Reproduce the material in full, unchanged.
-- start Data extract --
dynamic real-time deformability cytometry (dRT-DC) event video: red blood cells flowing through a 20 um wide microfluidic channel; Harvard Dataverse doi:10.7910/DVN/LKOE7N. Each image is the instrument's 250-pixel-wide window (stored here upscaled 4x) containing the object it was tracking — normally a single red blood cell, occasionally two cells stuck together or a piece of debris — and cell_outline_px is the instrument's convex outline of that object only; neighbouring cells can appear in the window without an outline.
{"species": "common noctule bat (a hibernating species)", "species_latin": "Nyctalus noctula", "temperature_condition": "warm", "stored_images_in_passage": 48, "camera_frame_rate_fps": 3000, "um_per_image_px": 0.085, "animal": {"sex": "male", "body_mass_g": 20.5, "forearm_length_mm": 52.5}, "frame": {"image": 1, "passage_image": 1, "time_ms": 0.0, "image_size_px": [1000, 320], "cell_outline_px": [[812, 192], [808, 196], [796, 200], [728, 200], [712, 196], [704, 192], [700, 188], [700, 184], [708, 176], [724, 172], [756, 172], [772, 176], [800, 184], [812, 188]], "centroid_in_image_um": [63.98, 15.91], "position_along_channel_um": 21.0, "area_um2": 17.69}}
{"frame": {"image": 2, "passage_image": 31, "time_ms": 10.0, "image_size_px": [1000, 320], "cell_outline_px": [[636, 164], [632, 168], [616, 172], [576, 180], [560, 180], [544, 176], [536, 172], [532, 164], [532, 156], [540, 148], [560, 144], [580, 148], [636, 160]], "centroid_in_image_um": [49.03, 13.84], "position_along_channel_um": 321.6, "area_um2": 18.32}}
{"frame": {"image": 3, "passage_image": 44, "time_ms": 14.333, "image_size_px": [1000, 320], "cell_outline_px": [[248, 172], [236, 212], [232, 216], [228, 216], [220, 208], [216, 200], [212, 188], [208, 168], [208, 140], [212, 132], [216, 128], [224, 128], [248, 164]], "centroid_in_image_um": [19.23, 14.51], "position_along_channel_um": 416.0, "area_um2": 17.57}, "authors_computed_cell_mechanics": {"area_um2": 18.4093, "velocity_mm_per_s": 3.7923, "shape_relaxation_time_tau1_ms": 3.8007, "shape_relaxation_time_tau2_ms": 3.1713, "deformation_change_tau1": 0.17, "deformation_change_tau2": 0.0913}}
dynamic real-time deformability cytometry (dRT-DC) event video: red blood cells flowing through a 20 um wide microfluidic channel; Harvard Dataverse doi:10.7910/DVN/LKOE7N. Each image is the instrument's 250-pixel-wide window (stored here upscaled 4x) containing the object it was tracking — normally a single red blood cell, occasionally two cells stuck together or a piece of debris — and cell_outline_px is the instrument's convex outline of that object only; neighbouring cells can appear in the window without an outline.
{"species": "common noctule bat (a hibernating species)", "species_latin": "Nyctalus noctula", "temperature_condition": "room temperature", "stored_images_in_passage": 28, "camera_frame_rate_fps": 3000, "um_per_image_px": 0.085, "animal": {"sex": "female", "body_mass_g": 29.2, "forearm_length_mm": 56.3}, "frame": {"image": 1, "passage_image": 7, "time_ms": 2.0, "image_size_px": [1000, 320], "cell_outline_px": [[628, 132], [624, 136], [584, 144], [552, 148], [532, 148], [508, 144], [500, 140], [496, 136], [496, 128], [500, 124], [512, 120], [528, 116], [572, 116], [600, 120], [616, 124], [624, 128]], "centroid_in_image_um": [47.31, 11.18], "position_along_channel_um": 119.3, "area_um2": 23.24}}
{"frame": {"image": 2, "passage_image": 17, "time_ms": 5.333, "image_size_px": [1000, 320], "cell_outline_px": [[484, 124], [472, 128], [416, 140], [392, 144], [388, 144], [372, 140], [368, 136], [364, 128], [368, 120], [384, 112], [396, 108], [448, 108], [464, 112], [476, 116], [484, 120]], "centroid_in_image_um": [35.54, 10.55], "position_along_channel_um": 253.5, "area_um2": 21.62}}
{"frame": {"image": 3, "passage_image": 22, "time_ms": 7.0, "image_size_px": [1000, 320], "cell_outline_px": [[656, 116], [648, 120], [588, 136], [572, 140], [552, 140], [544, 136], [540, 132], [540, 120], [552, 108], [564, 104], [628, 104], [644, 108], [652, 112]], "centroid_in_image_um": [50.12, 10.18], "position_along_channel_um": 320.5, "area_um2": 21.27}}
-- end Data extract --
Correct result |
dynamic real-time deformability cytometry (dRT-DC) event video: red blood cells flowing through a 20 um wide microfluidic channel; Harvard Dataverse doi:10.7910/DVN/LKOE7N. Each image is the instrument's 250-pixel-wide window (stored here upscaled 4x) containing the object it was tracking — normally a single red blood cell, occasionally two cells stuck together or a piece of debris — and cell_outline_px is the instrument's convex outline of that object only; neighbouring cells can appear in the window without an outline.
{"species": "common noctule bat (a hibernating species)", "species_latin": "Nyctalus noctula", "temperature_condition": "warm", "stored_images_in_passage": 48, "camera_frame_rate_fps": 3000, "um_per_image_px": 0.085, "animal": {"sex": "male", "body_mass_g": 20.5, "forearm_length_mm": 52.5}, "frame": {"image": 1, "passage_image": 1, "time_ms": 0.0, "image_size_px": [1000, 320], "cell_outline_px": [[812, 192], [808, 196], [796, 200], [728, 200], [712, 196], [704, 192], [700, 188], [700, 184], [708, 176], [724, 172], [756, 172], [772, 176], [800, 184], [812, 188]], "centroid_in_image_um": [63.98, 15.91], "position_along_channel_um": 21.0, "area_um2": 17.69}}
{"frame": {"image": 2, "passage_image": 31, "time_ms": 10.0, "image_size_px": [1000, 320], "cell_outline_px": [[636, 164], [632, 168], [616, 172], [576, 180], [560, 180], [544, 176], [536, 172], [532, 164], [532, 156], [540, 148], [560, 144], [580, 148], [636, 160]], "centroid_in_image_um": [49.03, 13.84], "position_along_channel_um": 321.6, "area_um2": 18.32}}
{"frame": {"image": 3, "passage_image": 44, "time_ms": 14.333, "image_size_px": [1000, 320], "cell_outline_px": [[248, 172], [236, 212], [232, 216], [228, 216], [220, 208], [216, 200], [212, 188], [208, 168], [208, 140], [212, 132], [216, 128], [224, 128], [248, 164]], "centroid_in_image_um": [19.23, 14.51], "position_along_channel_um": 416.0, "area_um2": 17.57}, "authors_computed_cell_mechanics": {"area_um2": 18.4093, "velocity_mm_per_s": 3.7923, "shape_relaxation_time_tau1_ms": 3.8007, "shape_relaxation_time_tau2_ms": 3.1713, "deformation_change_tau1": 0.17, "deformation_change_tau2": 0.0913}}
dynamic real-time deformability cytometry (dRT-DC) event video: red blood cells flowing through a 20 um wide microfluidic channel; Harvard Dataverse doi:10.7910/DVN/LKOE7N. Each image is the instrument's 250-pixel-wide window (stored here upscaled 4x) containing the object it was tracking — normally a single red blood cell, occasionally two cells stuck together or a piece of debris — and cell_outline_px is the instrument's convex outline of that object only; neighbouring cells can appear in the window without an outline.
{"species": "common noctule bat (a hibernating species)", "species_latin": "Nyctalus noctula", "temperature_condition": "room temperature", "stored_images_in_passage": 28, "camera_frame_rate_fps": 3000, "um_per_image_px": 0.085, "animal": {"sex": "female", "body_mass_g": 29.2, "forearm_length_mm": 56.3}, "frame": {"image": 1, "passage_image": 7, "time_ms": 2.0, "image_size_px": [1000, 320], "cell_outline_px": [[628, 132], [624, 136], [584, 144], [552, 148], [532, 148], [508, 144], [500, 140], [496, 136], [496, 128], [500, 124], [512, 120], [528, 116], [572, 116], [600, 120], [616, 124], [624, 128]], "centroid_in_image_um": [47.31, 11.18], "position_along_channel_um": 119.3, "area_um2": 23.24}}
{"frame": {"image": 2, "passage_image": 17, "time_ms": 5.333, "image_size_px": [1000, 320], "cell_outline_px": [[484, 124], [472, 128], [416, 140], [392, 144], [388, 144], [372, 140], [368, 136], [364, 128], [368, 120], [384, 112], [396, 108], [448, 108], [464, 112], [476, 116], [484, 120]], "centroid_in_image_um": [35.54, 10.55], "position_along_channel_um": 253.5, "area_um2": 21.62}}
{"frame": {"image": 3, "passage_image": 22, "time_ms": 7.0, "image_size_px": [1000, 320], "cell_outline_px": [[656, 116], [648, 120], [588, 136], [572, 140], [552, 140], [544, 136], [540, 132], [540, 120], [552, 108], [564, 104], [628, 104], [644, 108], [652, 112]], "centroid_in_image_um": [50.12, 10.18], "position_along_channel_um": 320.5, "area_um2": 21.27}}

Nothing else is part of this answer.